*Study text*
*** Begin section ***
Speaking on December 12 in an interview with U.S. magazine Time, Putin said it is theoretically possible that the report was published to "divert Iran's attention from preparations for military action," which would be a "grave mistake."
"Assuming that the report was released to give an objective picture of events, this only goes to show that the Russian side, in formulating its foreign policy positions, is after all guided by objective data," he said.
"There are people in the U.S. administration who believe in telling the truth."
Asked why the report was released when it was, Putin advised the interviewer to put that question to U.S. intelligence services and the White House.
The report contradicted a previous U.S. intelligence assessment in 2005 which said that Iran was actively working to build a nuclear bomb.
After the findings were published, President Bush remained hawkish, saying: "Iran is dangerous and Iran will be dangerous if they have the know-how to make a nuclear weapon."
When asked if military action remained a possibility, Bush said: "The best diplomacy - effective diplomacy - is one in which all options are on the table."
Russia, which has previously resisted international efforts to impose harsher sanctions against Tehran, has consistently held the line that there is no proof Iran is producing nuclear weapons.
Two sets of mild UN sanctions are in place against Iran. China has joined Russia in blocking the imposition of any new round of punitive measures against the Islamic Republic.
Time magazine has declared President Putin Person of the Year 2007 for bringing stability to his country and raising Russia's role on the global stage.
*** End section ***
*Supplied information*
*** Begin section ***
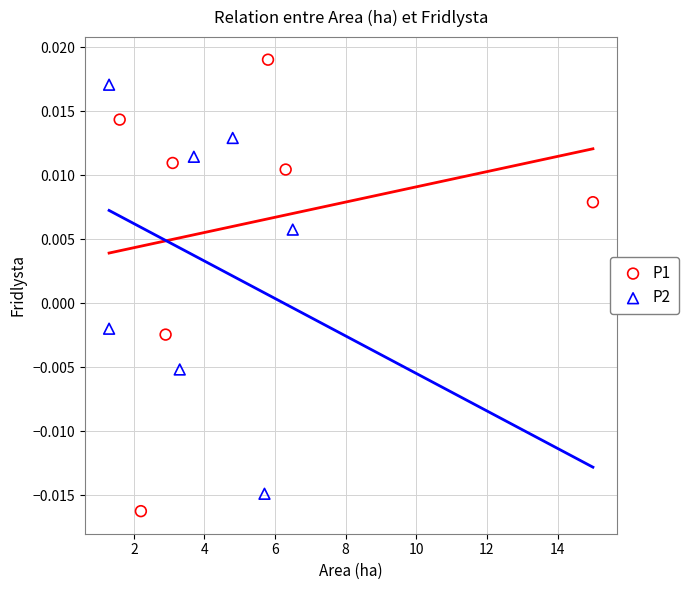

Which series has the widest spread of Y values?

P1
*** End section ***
*Exercise instructions*
a) List every country named in the news text on Putin and the Iran report, each once.
b) Quote the part of the news text on Putin and the Iran report that opens with the words containing "Asked why the" and closes with "producing nuclear weapons.".

*Results for each task*
a) U.S., Iran, Russia, China

b)
Asked why the report was released when it was, Putin advised the interviewer to put that question to U.S. intelligence services and the White House.
The report contradicted a previous U.S. intelligence assessment in 2005 which said that Iran was actively working to build a nuclear bomb.
After the findings were published, President Bush remained hawkish, saying: "Iran is dangerous and Iran will be dangerous if they have the know-how to make a nuclear weapon."
When asked if military action remained a possibility, Bush said: "The best diplomacy - effective diplomacy - is one in which all options are on the table."
Russia, which has previously resisted international efforts to impose harsher sanctions against Tehran, has consistently held the line that there is no proof Iran is producing nuclear weapons.